Abba Antony offers a wonderful analogy for those of us whose lives sometimes seem so full. Just as “[f]ish die if they are long out of water,” so “monks who dally long outside their cell or with men of the world, lose their will to solitude.” Now of course, as “men [and women] of the world,” we cannot and should not avoid human contact, but neither should we neglect solitude. The difference is one of degree, not of kind. None of us live in a monk’s cell, but all of us require an “inner guard” to keep our hearts from falling to temptation.
The very next saying expands upon this last point as well:
He also said: “The man who abides in solitude and is quiet, is delivered from fighting three battles—those of hearing, speech and sight. Then he will have but one battle to fight—the battle of the heart.”
No wonder Christ teaches, “But you, when you pray, go into your room, and when you have shut your door, pray to your Father who is in the secret place; and your Father who sees in secret will reward you openly” (Matthew 6:6). When we embrace solitude and shut out the world, when we pray in secret, then our Father in heaven, who is hidden, mysterious, and in so many ways unknown to us, reveals himself to us in ‘the battle of the heart.”
As the Lord spoke through the prophet Isaiah to his people Israel:
I will give you the treasures of darkness
And hidden riches of secret places,
That you may know that I, the Lord,
Who call you by your name,
Am the God of Israel.
Though “God is light and in him is no darkness at all” (1 John 1:5), yet to us who live in the world and by its light, his light is blinding, and in that way a frightening darkness. I am reminded of Moses on Mt. Sinai: “the people stood afar off, but Moses drew near the thick darkness where God was” (Exodus 20:21). God, who is light and “a consuming fire,” yet abides in a darkness, where the ephemeral and counterfeit lights of this world cannot shine.
And when, in solitude, we enter into “the thick darkness where God [is]” through prayer, then “the treasures of darkness” and “hidden riches of secret places” shine brightly to the eyes of our souls. This is the reward of our Father, “who sees in secret.”
The illumination of our souls that can only come through entering the thick darkness of the divine becomes an open reward in that it carries on far beyond the time we spend in solitude. To bask in the glow of the glory of God reminds us of and imprints upon our hearts the very presence of God, who being immaterial is both everywhere and nowhere, for “place” as we understand it is bound to materiality. But God is more like the omnipresent laws of logic that order the universe, necessary for its existence yet not themselves materially bound. Indeed, the Son of God, Jesus Christ, is referred to as the Logos to indicate precisely this idea.

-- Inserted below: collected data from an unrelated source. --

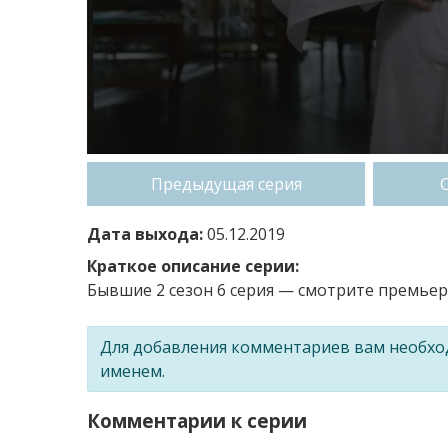
Предыдущая серия
Дата выхода:
05.12.2019
Краткое описание серии:
Бывшие 2 сезон 6 серия — смотрите премьеру
Для добавления комментариев вам необх
именем.
Комментарии к серии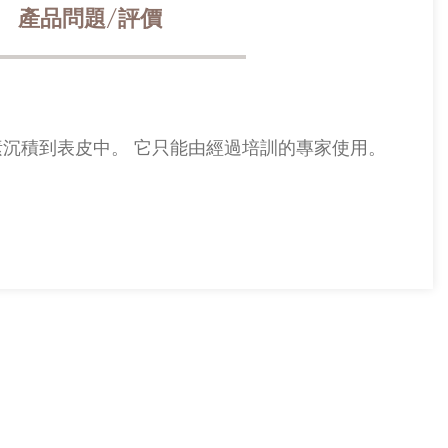
產品問題/評價
色素沉積到表皮中。 它只能由經過培訓的專家使用。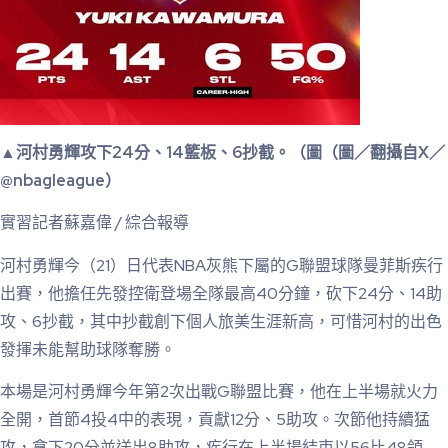
▲河村勇輝攻下24分、14籃板、6抄截。（圖（圖／翻攝自X／
@nbagleague）
實習記者蘇嘉偉 / 綜合報導
河村勇輝今（21）日代表NBA灰熊下屬的G聯盟球隊曼菲斯疾行
出賽，他擔任先發控衛登場全隊最高40分鐘，砍下24分、14助
攻、6抄截，其中抄截創下個人旅美生涯新高，可惜河村的出色
發揮未能幫助球隊奪勝。
本場是河村勇輝今年第2次出戰G聯盟比賽，他在上半場就火力
全開，首節4投4中的表現，貢獻12分、5助攻。次節他持續猛
攻，拿下20分並送出8助攻，疾行在上半場結束以56比48領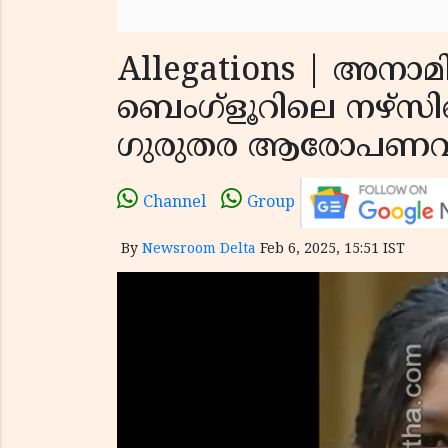
Allegations | അനാ
ബെംഗ്ളൂറിലെ നഴ്സ
ഗുരുതര ആരോപണവു
Channel
Group
By
Newsroom Delta
Feb 6, 2025, 15:51 IST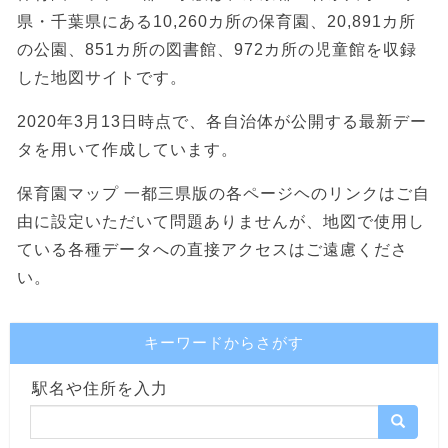
県・千葉県にある10,260カ所の保育園、20,891カ所
の公園、851カ所の図書館、972カ所の児童館を収録
した地図サイトです。
2020年3月13日時点で、各自治体が公開する最新デー
タを用いて作成しています。
保育園マップ 一都三県版の各ページヘのリンクはご自
由に設定いただいて問題ありませんが、地図で使用し
ている各種データへの直接アクセスはご遠慮くださ
い。
キーワードからさがす
駅名や住所を入力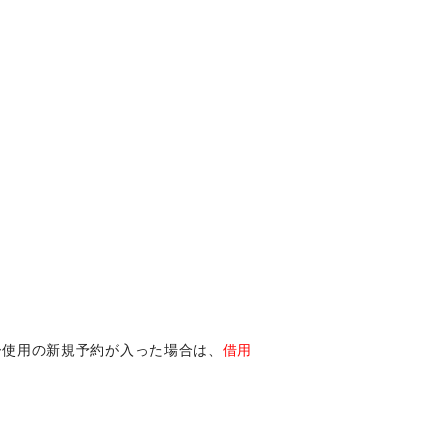
ー使用の新規予約が入った場合は、
借用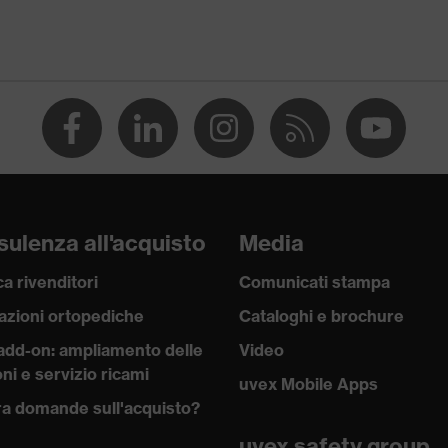
e
tere, Cotone
 Poliestere, 2 % Elasthan®
ulenza all'acquisto
Media
a rivenditori
Comunicati stampa
azioni ortopediche
Cataloghi e brochure
lavoro
add-on: ampliamento delle
Video
ni e servizio ricami
uvex Mobile Apps
a domande sull'acquisto?
uvex safety group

This imprint of God upon our hearts is necessary for a lasting “inner guard.” And, truth be told, the imprint lasts like writing in the sand on the seashore. Eventually the tide comes in, and if no one rewrites the inscription, it disappears. So too we must daily return to God in solitude—if only for ten minutes if that is all we have.
Such a continual turning to God is the very meaning of the Hebrew word shuv, which is translated “to repent.” If we genuinely wish to heed the command of Christ to “repent and believe in the Gospel” (Mark 1:15), then such solitude is absolutely necessary, just like water for fish. Without it, we too risk our very lives, for “fish can only live in the sea.”